I tore the photos off the file cards and stuck them in my pocket, letting Velda put the rest back in her handbag. I took a sip of the watered drink, grimaced and put it down. "How about the other thing?"
She reached over and flicked the ash of my cigarette off with a fingernail. "Your friend Tiller says not to quote him, but there's talk of promotions going around the narco squad."
"Oh?"
"The D.A.'s office is filled with people sporting shit-eating grins, and Washington has sent up two top men from the Treasury Department to confer with the NYPD inspector who handled all the recent narcotics busts."
"Pat claims both local and federal agencies have put a big dent in the traffic. How big a one, I wonder?"
"Big enough for the Syndicate's Commission to call for a general meeting—the six New York families and factions from all over America and Europe, too."
"You're kidding."
"No. Biggest one since Appalachia in '57. Inside sources say one is due and there's going to be some head-rolling."
I grinned at her. "Pussycat, you are just bursting with news."
"Naw—Bud Tiller was just playing secret agent again, trying to impress you. Maybe he thinks you need a partner."
"I already have one, kitten."
She paused, let out a warm chuckle, and said, "Getting back to business—the law-enforcement agencies, federal and local, are keeping all this under wraps, officially, anyway."
I gaped at her. "Why aren't they bragging?"
Her expression grew sly and even more catlike than usual. "Nobody seems to want to mention the fact that it wasn't superior police investigation that put such a kink in the Syndicate's drug operation."
When she paused, I said, "Do I make a wild guess?"
"Try it."
"I dunno. Anonymous phone calls?"
"You joking?"
"You aren't laughing."
Her forehead frowned and her mouth smiled. "How the hell can you always be so damn right, then?"
I could feel the scowl start between my eyes and run down into my fingertips. "Are you joking now? These arrests are due to anonymous damn tips?"
"No joke. The various agencies got calls that stated places and times, and they would have dismissed the first one as a gag if it hadn't been so accurately detailed. It was too big not to follow up ... and everything proved out."

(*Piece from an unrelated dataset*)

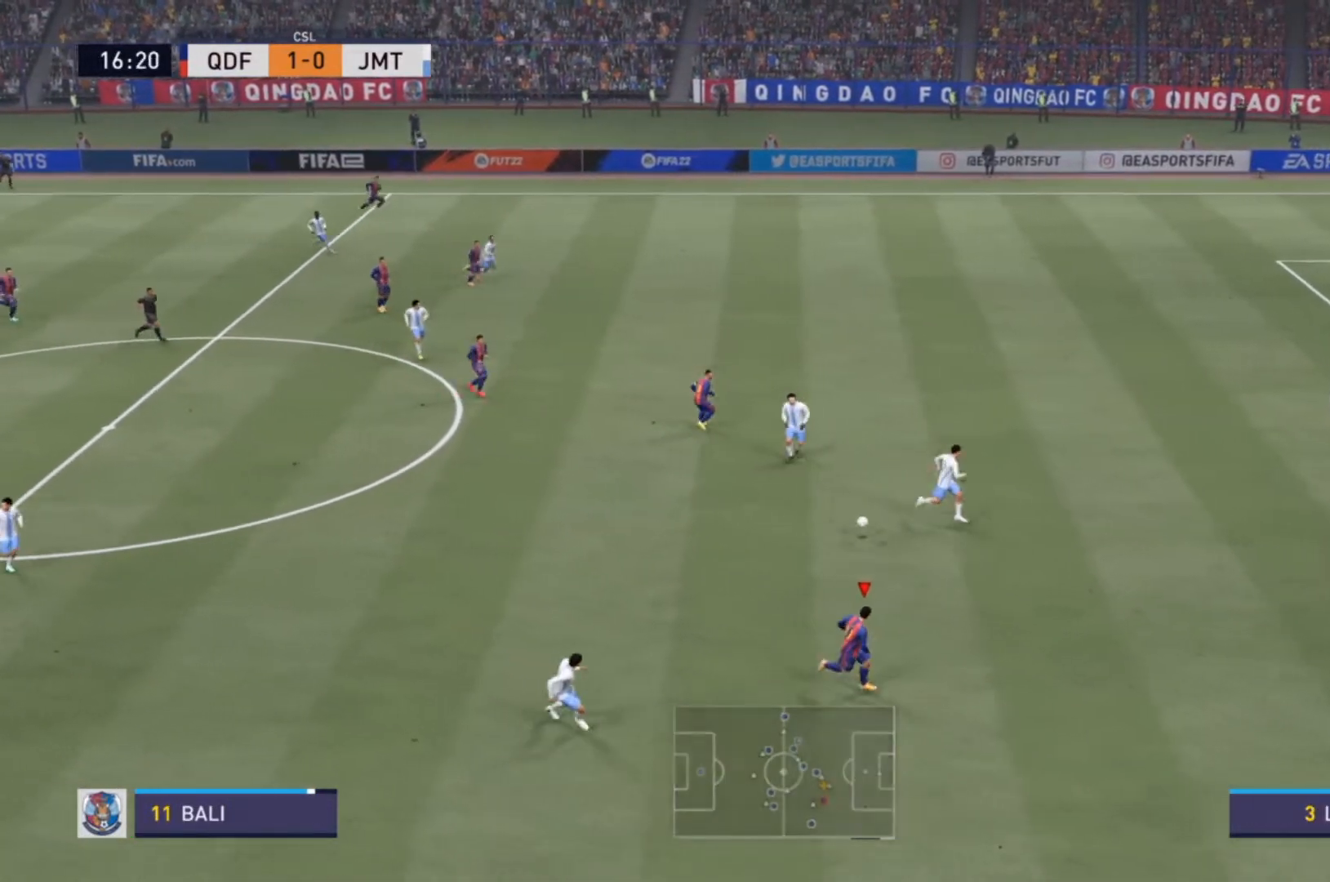
{"buttons": ["R2"], "left_stick": "right", "right_stick": "center", "events": []}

I gave a low whistle. "Somebody's spilling from the inside, all right. And that kind of a leak will get plugged up in a hurry."
"Right. Which is why the feds and the cops aren't taking public bows—their success story could be all too temporary."
"It may explain all the attention I'm getting from Assistant D.A. Traynor."
An eyebrow arched. "There's something else, Mike."
"Like what?"
"After the first call? The other calls were taped."
"Then they have a voiceprint of their tipster!"
But she shook her head. "The lab boys tried taking a voiceprint, but everything came out scrambled. It would be impossible to identify the caller from those tapes ... even if they knew who it was."
"Shit," I said.
"That's your comment? 'Shit'?"
I thought about it. "So now we have an electronics expert figure it out," I told her. "For us."
"Who's better than the federal people?"
"Remember Vincent Rector?"
Her eyes widened. Of course she remembered Vincent Rector—the electronics genius who had revolutionized the hi-fi industry and developed the first videotape. Who had semi-retired to happy puttering only to have his young wife try to frame him for a divorce action. I'd put aside my usual prejudice against divorce cases, and proved that Rector had been drugged and photos of him with a hooker staged, and also got my own shots of the wife in bed with the photographer.